İBB Genel Sekreter Yardımcısı Buğra Gökce, İBB ve İTÜ’nün ortak hazırladığı hasar kaynaklarına ilişkin raporu paylaştı.
İstanbul Büyükşehir Belediyesi (İBB) Genel Sekreter Yardımcısı Buğra Gökce, İBB Deprem Risk Yönetimi ve Kentsel İyileştirme Dairesi Başkanlığı Dönüşüm ve İstanbul Teknik Üniversitesi’nin (İTÜ) ortak çalışması olan Paratus Projesi kapsamında gerçekleştirilen çalıştayın raporunu sosyal medya hesabından paylaştı.
6 Şubat’ta meydana gelen Maraş depreminden etkilenen bölgelerdeki enkazların incelendiğini ve raporu akademisyenlerle paylaştıklarını ifade eden Gökce, hasar kaynaklarını 6 ana başlıkta topladıklarını ifade etti.
Gökce, ülkenin içinde bulunduğu ekonomik koşullar, binaların yıkılıp yeniden yapılması için harcanan sürelerin uzunluğu ve depremin her an gerçekleşme olasılığının da göz önüne alınarak yasal mevzuatta yer almasının önemli olduğunu vurgulayarak, “İstanbul’u yapı stoğu nezdinde değerlendirdiğimizde karşımıza çıkan tablo, yönetmelik teklifinin acilen meclis gündemine alınması gerektiğini bir kez daha gözler önüne sermiştir” ifadelerini kullandı.
Gökce, hasar kaynaklarının başlıklarını şu şekilde sıraladı:
- Deprem bölgesinde yapılan incelemelerde, binalarda kullanılan betonun dayanıksız olduğu görüldü. İstanbul’daki yapı stoğunun önemli bir kısmının eski yönetmeliklerle inşa edildiğini biliyoruz.
- Maraş depremi sonrası, zemin katında büyük açıklıklara ihtiyaç duyan ticari kullanımları olan binaların ivedilikle tespit edilmesini talep ettik.

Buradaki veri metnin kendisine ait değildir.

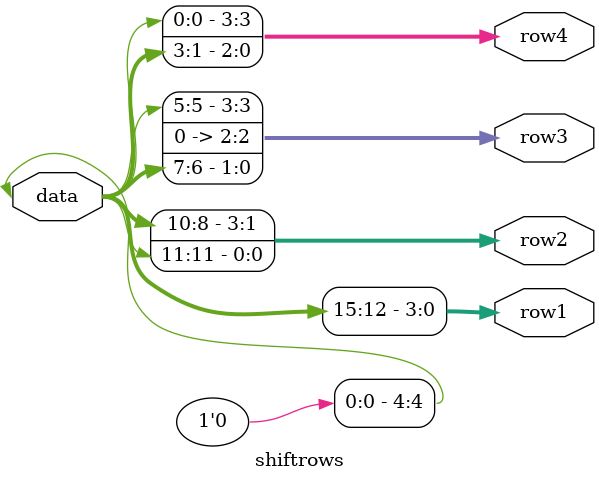
<source format=v>
`timescale 1ns / 1ps
module shiftrows(data, row1, row2, row3, row4);
	input [15:0] data;
	
	output [3:0] row1;
	output [3:0] row2;
	output [3:0] row3;
	output [3:0] row4;
	
	
	assign row1[3:0] = data[15:12];
	assign row2[3:1] = data[10:8];
	assign row2[0]   = data[11];
	assign row3[3:2] = data[5:4];
	assign row3[2:0] = data[7:6];
	assign row4[3]   = data[0];
	assign row4[2:0] = data[3:1];
	
endmodule



</source>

- Son depremde, zeminde yaşanan sıvılaşma nedeniyle sağlam binaların bile ciddi hasar gördüğünü gördük. Bu durumu dikkate alarak, iki kattan fazla katı olan yapılarda bodrum kat zorunluluğu getirilmesi talep edildi.
- İnşaatlarda çalışacak usta ve kalfalara standart getirilmesi, bu yönde ilgili yönetmeliklerde değişiklikler yapılması gerekiyor. Deprem bölgesinde işçilik kusurları nedeniyle yıkılan binalar, bu konunun önemini vurguluyor.
- İlgili yönetmeliklere göre etriye, çiroz ve döşeme donatısı dışında, nervürsüz donatı kullanımı yasak olmasına karşılık deprem bölgesinde bu kurallara uyulmadığı görülmüştür.
Ekiplerinin belirlemiş oldukları başlıklar kapsamındaki kusurlara sahip yapıların deprem anında tamamen çökmemesi için güçlendirmenin önemine işaret eden Gökce, şunları ifade etti:
Riskli yapı stoğunun fazlalığını da göz önüne aldığımız da güçlendirme çalışması dikkate değer bir çözüm yöntemidir. Mevcut kanun ve yönetmeliklerde yer bulamayan bu çözümün, ülkemizin içinde bulunduğu ekonomik koşullar, binaların yıkılıp yeniden yapılması için harcanan sürelerin uzunluğu ve depremin her an gerçekleşme olasılığını da göz önünde bulundurarak yasal mevzuatta yer alması önem arz etmektedir.